Of course I read the link. And as others have also pointed out around
here, even if there isn't a stable ABI, we could at least have a stable
API, which would allow me to run a new driver on my 2.6.0 kernel if I so
desired. But we can't do that, because the driver API can change with
every minor 2.6 release. At least with 2.4, once the VM problems were
sorted out, there was some stability.

As to whether or not binary drivers are bad, all I can say is that if I
couldn't get a binary nvidia driver, I probably wouldn't run Linux on my
workstation. Believe me when I say that there is no good opensource
video driver for my video card, and my needs for a high-performance video
card outweigh my needs to run open-source software. For most people, the
computer is a means to an end, not an end in and of itself.

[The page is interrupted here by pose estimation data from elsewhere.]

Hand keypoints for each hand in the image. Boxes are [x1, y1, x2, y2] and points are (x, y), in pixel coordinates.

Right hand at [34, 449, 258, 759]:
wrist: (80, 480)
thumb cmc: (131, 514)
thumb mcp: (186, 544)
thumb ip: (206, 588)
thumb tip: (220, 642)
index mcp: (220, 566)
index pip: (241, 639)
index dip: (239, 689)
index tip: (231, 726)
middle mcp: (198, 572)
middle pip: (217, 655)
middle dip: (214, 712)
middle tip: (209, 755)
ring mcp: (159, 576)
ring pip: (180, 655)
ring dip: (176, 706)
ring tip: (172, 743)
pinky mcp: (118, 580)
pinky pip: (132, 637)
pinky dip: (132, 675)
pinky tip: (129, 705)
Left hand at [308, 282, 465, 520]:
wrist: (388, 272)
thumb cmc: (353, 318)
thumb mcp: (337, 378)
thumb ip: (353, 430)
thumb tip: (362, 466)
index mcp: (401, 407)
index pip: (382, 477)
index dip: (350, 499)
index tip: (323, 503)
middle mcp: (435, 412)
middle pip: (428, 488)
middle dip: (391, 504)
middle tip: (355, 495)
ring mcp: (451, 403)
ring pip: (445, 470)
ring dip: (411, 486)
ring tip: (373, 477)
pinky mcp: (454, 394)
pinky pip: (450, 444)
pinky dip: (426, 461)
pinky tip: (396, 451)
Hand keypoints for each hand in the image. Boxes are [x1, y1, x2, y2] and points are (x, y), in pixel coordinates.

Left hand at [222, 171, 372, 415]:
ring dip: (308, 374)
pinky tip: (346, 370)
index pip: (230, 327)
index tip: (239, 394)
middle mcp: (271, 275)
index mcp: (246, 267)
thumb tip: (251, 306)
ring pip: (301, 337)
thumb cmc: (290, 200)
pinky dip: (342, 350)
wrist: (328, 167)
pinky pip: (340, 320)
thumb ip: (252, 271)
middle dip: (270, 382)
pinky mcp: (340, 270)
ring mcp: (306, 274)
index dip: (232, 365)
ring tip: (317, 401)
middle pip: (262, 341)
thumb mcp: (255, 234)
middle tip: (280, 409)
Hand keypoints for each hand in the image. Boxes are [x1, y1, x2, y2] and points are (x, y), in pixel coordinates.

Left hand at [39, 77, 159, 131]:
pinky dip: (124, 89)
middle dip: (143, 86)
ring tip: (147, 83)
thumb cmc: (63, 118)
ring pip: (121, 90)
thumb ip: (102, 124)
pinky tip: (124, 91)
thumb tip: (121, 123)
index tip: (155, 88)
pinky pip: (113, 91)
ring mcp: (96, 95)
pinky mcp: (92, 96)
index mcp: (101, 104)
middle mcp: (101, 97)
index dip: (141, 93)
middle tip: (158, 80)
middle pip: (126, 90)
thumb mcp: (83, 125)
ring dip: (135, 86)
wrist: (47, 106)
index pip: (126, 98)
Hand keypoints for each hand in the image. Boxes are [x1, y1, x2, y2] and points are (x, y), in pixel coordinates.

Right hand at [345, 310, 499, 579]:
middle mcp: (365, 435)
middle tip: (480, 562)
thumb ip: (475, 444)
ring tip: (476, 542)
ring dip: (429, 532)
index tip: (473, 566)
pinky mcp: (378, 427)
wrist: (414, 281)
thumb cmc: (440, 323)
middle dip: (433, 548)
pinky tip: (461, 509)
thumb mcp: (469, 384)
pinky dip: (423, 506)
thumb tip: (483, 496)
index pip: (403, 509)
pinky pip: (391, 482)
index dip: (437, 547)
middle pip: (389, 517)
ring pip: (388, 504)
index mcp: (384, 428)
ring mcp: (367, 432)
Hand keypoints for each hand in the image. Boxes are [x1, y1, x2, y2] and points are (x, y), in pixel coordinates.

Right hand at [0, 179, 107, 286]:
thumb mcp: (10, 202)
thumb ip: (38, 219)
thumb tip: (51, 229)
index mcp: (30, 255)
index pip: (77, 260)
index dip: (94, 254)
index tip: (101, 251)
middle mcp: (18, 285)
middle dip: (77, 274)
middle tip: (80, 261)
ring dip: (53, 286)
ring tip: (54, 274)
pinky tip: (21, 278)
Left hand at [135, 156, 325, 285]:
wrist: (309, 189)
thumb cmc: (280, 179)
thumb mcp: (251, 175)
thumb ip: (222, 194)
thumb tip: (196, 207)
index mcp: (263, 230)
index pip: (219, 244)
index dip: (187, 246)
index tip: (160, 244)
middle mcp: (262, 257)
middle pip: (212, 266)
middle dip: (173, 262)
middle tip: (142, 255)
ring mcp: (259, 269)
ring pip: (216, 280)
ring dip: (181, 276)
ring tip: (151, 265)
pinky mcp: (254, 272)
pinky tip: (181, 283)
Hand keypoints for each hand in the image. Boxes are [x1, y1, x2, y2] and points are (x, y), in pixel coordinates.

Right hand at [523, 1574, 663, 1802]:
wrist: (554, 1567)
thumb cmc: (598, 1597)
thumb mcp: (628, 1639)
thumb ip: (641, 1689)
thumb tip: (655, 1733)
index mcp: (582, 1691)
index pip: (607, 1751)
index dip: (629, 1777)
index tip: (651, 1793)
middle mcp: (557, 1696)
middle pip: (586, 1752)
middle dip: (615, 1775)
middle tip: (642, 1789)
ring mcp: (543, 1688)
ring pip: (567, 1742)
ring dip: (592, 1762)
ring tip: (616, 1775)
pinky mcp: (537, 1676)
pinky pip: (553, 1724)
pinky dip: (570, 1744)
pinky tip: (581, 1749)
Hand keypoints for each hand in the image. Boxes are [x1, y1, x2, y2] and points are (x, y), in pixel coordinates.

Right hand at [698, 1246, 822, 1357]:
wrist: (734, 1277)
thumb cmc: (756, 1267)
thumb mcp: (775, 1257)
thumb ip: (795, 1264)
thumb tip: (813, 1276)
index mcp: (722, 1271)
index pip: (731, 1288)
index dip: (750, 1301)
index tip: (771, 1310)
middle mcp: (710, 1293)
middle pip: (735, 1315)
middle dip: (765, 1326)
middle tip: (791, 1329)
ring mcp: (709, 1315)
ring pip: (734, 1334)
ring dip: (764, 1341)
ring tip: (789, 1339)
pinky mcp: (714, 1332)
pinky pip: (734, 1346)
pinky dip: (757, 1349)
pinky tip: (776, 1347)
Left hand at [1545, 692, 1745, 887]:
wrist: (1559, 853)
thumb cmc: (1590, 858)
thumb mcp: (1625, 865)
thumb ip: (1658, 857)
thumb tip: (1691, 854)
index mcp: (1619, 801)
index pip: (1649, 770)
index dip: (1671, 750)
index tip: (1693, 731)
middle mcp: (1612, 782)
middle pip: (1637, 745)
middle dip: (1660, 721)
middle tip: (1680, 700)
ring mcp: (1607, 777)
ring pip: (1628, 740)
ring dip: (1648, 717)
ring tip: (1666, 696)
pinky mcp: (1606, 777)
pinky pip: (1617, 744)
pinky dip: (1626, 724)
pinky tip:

I dislike
binary drivers, and how I'm reliant on Nvidia to update it, and I worry
about what I'll do in a few years if my card stops being supported. But
in the meantime, my computer works wonderfully and I can use it for what
I intended. If I had to do as another user did, that is, buy an older
video card that has half the features, half of the intended use of my
computer would disappear. I'd LOVE to use an open-source driver, but
there just isn't one that meets my needs, not for my nVidia card, not for
any other equivalent card.

binary drivers

Posted Jan 3, 2005 17:13 UTC (Mon) by atrius (guest, #26979) [Link]

It's simple. As much as I love Linux, there is no way I would have started using it on a daily basis if I had to put up with the bloody nv driver for video. If it weren't for that evil binary driver, Linux desktop usage, aside from the hard core Free software people, would have stayed zero and would likely have remained that way for the forseeable future.